Steve came closer to the fire and knelt, bringing himself down to his eye level. "I'm so sorry."
"Don't be. You didn't know what you were doing, and burning is an excellent way to deal with unwanted enchanted objects, assuming they're flammable. Don't listen to your brother."
"Hey!" said Herobrine. Hallai smirked.
"Besides, it's much better than haunting the interior of an unused outbuilding for another hundred years. I had almost forgotten the feel of wind when you found me. You took me on a walk. I got to kill some more zombies. I won't go unhappy."
"Question," said Herobrine. "That's nice and all, but before you go, why did you like Steve better than me?"
"Oh. No important reason. Perhaps I'm growing narrow-minded and grumpy in my very old age, but I've always been a prankster, and it upset my sensibilities to see the dynamic reversed. But I've grown fond of you as well, arshenn." He bowed his head. "Now tell me something. Have we gotten any closer?"
"To what?" said Steve.
"To a better solution than sealing one's consciousness inside a dead and immobile object. Or have you given up?"
"Were you before Hericor's time?" asked Herobrine.
"Hericor? That's an old name, but as I recall, he was a warrior, not a mage. Was there another one?"
"Yes. Supposedly he discovered an elixir of immortality."
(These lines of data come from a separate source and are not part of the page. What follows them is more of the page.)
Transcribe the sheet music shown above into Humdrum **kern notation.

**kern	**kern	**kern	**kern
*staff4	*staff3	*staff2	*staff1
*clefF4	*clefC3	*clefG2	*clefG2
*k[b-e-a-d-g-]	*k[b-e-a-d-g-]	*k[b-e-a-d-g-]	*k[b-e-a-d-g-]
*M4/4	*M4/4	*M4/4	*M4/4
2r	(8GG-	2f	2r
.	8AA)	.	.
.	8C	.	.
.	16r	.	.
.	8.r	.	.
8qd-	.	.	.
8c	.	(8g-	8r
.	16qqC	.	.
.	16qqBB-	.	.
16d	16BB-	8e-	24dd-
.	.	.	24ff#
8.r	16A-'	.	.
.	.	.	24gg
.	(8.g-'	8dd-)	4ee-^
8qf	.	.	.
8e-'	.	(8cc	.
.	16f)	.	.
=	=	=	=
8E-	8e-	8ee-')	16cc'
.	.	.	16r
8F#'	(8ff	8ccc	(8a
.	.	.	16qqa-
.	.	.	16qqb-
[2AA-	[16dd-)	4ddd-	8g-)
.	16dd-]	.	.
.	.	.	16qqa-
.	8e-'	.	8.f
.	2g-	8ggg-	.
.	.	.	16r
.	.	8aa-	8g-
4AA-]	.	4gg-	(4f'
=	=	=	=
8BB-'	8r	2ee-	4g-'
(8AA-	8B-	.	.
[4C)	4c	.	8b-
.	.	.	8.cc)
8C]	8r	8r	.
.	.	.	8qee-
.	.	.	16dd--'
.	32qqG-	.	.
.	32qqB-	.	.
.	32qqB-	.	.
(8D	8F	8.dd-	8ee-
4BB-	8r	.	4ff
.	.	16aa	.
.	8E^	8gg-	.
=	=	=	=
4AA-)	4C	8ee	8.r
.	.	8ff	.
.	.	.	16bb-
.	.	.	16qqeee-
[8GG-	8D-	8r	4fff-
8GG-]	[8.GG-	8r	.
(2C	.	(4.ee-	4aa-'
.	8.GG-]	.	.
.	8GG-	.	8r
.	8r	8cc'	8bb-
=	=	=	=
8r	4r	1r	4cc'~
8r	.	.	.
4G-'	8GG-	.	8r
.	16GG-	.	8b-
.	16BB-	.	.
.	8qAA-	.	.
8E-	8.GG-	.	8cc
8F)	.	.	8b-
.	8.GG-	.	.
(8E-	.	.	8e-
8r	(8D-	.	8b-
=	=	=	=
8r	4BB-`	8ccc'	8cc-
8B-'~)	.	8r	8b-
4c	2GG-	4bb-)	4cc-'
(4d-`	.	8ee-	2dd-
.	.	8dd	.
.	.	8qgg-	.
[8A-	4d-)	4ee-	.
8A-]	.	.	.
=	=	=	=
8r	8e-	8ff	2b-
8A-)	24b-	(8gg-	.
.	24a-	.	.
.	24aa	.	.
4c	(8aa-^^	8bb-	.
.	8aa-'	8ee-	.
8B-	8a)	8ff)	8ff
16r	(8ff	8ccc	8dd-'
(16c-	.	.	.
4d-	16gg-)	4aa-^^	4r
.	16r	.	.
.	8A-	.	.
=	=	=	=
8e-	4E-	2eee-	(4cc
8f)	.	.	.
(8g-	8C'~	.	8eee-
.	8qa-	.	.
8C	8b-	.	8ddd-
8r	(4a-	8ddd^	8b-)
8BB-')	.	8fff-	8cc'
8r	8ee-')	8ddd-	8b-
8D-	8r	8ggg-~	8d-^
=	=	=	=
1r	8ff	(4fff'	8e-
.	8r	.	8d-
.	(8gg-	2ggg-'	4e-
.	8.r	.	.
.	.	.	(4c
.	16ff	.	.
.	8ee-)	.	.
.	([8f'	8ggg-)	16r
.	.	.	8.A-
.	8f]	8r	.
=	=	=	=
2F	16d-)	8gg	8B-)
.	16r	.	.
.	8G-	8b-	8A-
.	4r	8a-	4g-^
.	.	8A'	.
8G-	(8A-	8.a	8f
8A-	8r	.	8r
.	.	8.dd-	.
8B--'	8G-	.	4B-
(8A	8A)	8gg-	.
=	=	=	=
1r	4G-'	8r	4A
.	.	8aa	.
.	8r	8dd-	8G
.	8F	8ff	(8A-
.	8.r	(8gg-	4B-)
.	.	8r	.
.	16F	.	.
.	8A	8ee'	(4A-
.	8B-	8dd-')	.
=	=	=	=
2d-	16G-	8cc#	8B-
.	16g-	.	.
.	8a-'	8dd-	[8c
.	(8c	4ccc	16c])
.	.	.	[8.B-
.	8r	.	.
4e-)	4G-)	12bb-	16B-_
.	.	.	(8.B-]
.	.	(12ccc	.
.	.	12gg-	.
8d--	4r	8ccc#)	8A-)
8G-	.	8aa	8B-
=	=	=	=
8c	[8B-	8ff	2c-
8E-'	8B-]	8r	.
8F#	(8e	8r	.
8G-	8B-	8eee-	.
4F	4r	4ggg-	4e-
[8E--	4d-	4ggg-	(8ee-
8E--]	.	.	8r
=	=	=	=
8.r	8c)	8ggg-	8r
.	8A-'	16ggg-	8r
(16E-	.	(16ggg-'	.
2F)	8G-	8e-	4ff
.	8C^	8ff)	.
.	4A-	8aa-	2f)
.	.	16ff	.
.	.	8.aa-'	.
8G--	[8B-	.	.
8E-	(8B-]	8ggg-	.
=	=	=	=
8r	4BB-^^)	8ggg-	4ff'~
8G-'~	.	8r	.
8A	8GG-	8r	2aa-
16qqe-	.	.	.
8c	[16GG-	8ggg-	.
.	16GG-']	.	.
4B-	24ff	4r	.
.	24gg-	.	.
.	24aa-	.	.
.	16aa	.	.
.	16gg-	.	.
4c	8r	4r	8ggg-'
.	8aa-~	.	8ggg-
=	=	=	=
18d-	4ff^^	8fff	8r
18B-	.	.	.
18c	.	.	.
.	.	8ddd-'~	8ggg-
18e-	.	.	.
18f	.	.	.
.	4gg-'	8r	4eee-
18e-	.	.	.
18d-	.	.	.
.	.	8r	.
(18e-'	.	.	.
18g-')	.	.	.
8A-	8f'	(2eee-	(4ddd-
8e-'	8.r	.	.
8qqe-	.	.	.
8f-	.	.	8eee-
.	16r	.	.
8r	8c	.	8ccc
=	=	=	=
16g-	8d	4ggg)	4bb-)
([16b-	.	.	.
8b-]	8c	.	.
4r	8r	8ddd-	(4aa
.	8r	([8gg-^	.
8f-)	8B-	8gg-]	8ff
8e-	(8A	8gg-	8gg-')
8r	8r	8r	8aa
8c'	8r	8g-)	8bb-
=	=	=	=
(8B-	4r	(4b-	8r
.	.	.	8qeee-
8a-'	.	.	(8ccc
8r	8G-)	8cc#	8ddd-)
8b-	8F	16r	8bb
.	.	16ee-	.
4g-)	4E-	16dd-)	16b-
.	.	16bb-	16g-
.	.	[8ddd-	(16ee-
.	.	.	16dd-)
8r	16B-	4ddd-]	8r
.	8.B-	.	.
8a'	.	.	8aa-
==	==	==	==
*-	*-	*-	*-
"Really. What did he do with it?"
"He burned his notes," said Steve, "Lived to be ninety and died peacefully in his bed, surrounded by his family."
"Good for him. For a mage, that's quite an accomplishment by itself." He chuckled as if at an inside joke. Perhaps there was one, though the brothers didn't catch it.
"You agree with him?" said Herobrine.
"Oh I would have liked to know what it did, of course. But I admire his restraint. What were his reasons?"
"He had guessed that it would cause sterility as a side effect, and wrote all this crap about how fathering children is a different kind of immortality and he didn't want to upset the balance of life and blah blah blah."
"Herobrine also wishes we'd had a chance to see whether it worked," said Steve. "I do too, of course, but I also think Hericor made some interesting points."
"You're more patient than me."
"Well. Stay alive and you'll learn something new every day. I wonder—" Hallai flinched, and seemed to be listening. Steve noticed that he could see the stones of the chimney through Hallai's neck. Hallai looked back at them. "Good luck," he said, faintly. Then there were only flames.

A/N: Lookit! Things being resolved and stuff! There will be one more chapter after this.
It must be extremely disorienting to be a stick for countless generations and then suddenly you're on fire and you can see again and shirtless Herobrine is screaming at you. Depending on how you feel about shirtless Herobrine, this might make you very happy or very dismayed to have regained normal methods of seeing at this point in time.